● **TEXT TO READ**

>> begin

If this sounds like tech’s worst excesses of the present taken to their most extreme, you’re grasping what Citizen Sleeper 2: Starward Vector’s creator, Gareth Damian Martin, is driving at.
“Citizen Sleeper was me drawing on things from when I was in my early 20s,” they tell me. In the past, Martin has spoken extensively about how the time they spent as a gig economy worker informed the alienation and atomization of labor that ran through the original game, which they released to widespread critical acclaim in 2022.
“With Citizen Sleeper 2, I’m no longer looking at things from that perspective, I’m thinking a little more about how do we continue to build a future when we know that it’s going to fall apart. We know that there’s an inevitable entropy to everything, not just political systems and structures, but our lives and our physical bodies. We know it’s going to fall apart, and yet each day, we keep getting up and we keep doing things.”
For story reasons I won’t spoil, the protagonist of the upcoming Citizen Sleeper 2 has managed to deactivate their tracker and no longer needs Stabilizer, but that hasn’t made their existence any less precarious. Where Citizen Sleeper took place exclusively on a single space station, Citizen Sleeper 2 lets the player explore the Starward Belt, a location that’s referenced frequently in the first game.
With the change of locale comes a ship and crew for the player to manage, and a dramatic increase in scope. At approximately 250,000 words long, Citizen Sleeper 2’s script is nearly double the length of the original game’s. The stakes are higher too, with a corporate proxy war threatening to engulf the Starward Belt.
Jump Over the Age
Martin has been working on Citizen Sleeper 2 for nearly two years, or about the same amount of time it took them to complete the original game. All essential systems were already in place, allowing Martin to spend more time on gameplay experimentation and story writing, drawing in particular on two of the most beloved (and deeply human) space operas.
“You know, Cowboy Bebop is a really good story about the gig economy,” Martin says, laughing. “And people forget how little the characters in Firefly like each other, right? They’re more colleagues than friends, so there’s something really relatable in that.” During their days as a gig economy worker, Martin notes they met many people from different walks of life and places, and while the work pulls people apart almost by design, workers still find solidarity and human connection.
The new game inherits many of its predecessor’s gameplay systems. Each day or “cycle,” the player has up to five dice to assign to actions that can earn them money or advance the story. The likelihood of completing an action successfully depends on the die the player assigns to it. A five, for instance, has a 50-50 chance of producing either a neutral or positive outcome, while a six guarantees success. Each task also carries with it a risk factor, with negative dice rolls resulting in more severe results on “risky” and “dangerous” actions.

>> end

● **GIVEN EXERCISE 1**
Copy the part of the Citizen Sleeper 2 article that begins at the words "If this sounds" and stops after the words "acclaim in 2022.".

● **EXERCISE MATERIALS**
>> begin

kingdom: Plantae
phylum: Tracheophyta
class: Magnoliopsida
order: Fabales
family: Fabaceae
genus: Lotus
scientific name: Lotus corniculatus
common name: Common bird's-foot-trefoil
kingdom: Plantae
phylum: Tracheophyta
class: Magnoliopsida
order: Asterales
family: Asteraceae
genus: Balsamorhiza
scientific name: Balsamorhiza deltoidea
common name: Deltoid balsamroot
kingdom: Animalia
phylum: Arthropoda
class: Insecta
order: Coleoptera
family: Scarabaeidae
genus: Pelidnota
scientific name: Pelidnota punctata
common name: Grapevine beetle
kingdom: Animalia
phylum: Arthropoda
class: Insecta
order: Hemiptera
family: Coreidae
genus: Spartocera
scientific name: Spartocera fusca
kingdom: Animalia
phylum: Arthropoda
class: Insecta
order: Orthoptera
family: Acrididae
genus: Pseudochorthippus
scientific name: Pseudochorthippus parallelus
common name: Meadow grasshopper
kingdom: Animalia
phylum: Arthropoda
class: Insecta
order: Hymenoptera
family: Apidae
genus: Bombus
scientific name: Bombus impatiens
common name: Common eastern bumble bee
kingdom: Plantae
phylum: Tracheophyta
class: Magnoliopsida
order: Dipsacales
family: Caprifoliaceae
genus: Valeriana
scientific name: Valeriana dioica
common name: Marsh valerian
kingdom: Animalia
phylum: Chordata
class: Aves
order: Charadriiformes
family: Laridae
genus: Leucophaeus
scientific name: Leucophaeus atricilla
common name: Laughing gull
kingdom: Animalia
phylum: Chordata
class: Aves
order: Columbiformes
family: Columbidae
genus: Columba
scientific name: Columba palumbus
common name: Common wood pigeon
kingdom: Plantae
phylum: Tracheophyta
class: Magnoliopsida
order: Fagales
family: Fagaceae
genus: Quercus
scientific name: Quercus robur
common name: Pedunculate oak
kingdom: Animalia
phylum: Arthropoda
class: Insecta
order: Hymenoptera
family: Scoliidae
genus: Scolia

>> end

● **GIVEN EXERCISE 2**
Render the records as a numbered list, with blank lines left out. Begin at the line that has "common name: Meadow grasshopper" and stop after the last line of the records.

● **ANSWER 1**
If this sounds like tech’s worst excesses of the present taken to their most extreme, you’re grasping what Citizen Sleeper 2: Starward Vector’s creator, Gareth Damian Martin, is driving at.
“Citizen Sleeper was me drawing on things from when I was in my early 20s,” they tell me. In the past, Martin has spoken extensively about how the time they spent as a gig economy worker informed the alienation and atomization of labor that ran through the original game, which they released to widespread critical acclaim in 2022.

● **ANSWER 2**
1. common name: Meadow grasshopper
2. kingdom: Animalia
3. phylum: Arthropoda
4. class: Insecta
5. order: Hymenoptera
6. family: Apidae
7. genus: Bombus
8. scientific name: Bombus impatiens
9. common name: Common eastern bumble bee
10. kingdom: Plantae
11. phylum: Tracheophyta
12. class: Magnoliopsida
13. order: Dipsacales
14. family: Caprifoliaceae
15. genus: Valeriana
16. scientific name: Valeriana dioica
17. common name: Marsh valerian
18. kingdom: Animalia
19. phylum: Chordata
20. class: Aves
21. order: Charadriiformes
22. family: Laridae
23. genus: Leucophaeus
24. scientific name: Leucophaeus atricilla
25. common name: Laughing gull
26. kingdom: Animalia
27. phylum: Chordata
28. class: Aves
29. order: Columbiformes
30. family: Columbidae
31. genus: Columba
32. scientific name: Columba palumbus
33. common name: Common wood pigeon
34. kingdom: Plantae
35. phylum: Tracheophyta
36. class: Magnoliopsida
37. order: Fagales
38. family: Fagaceae
39. genus: Quercus
40. scientific name: Quercus robur
41. common name: Pedunculate oak
42. kingdom: Animalia
43. phylum: Arthropoda
44. class: Insecta
45. order: Hymenoptera
46. family: Scoliidae
47. genus: Scolia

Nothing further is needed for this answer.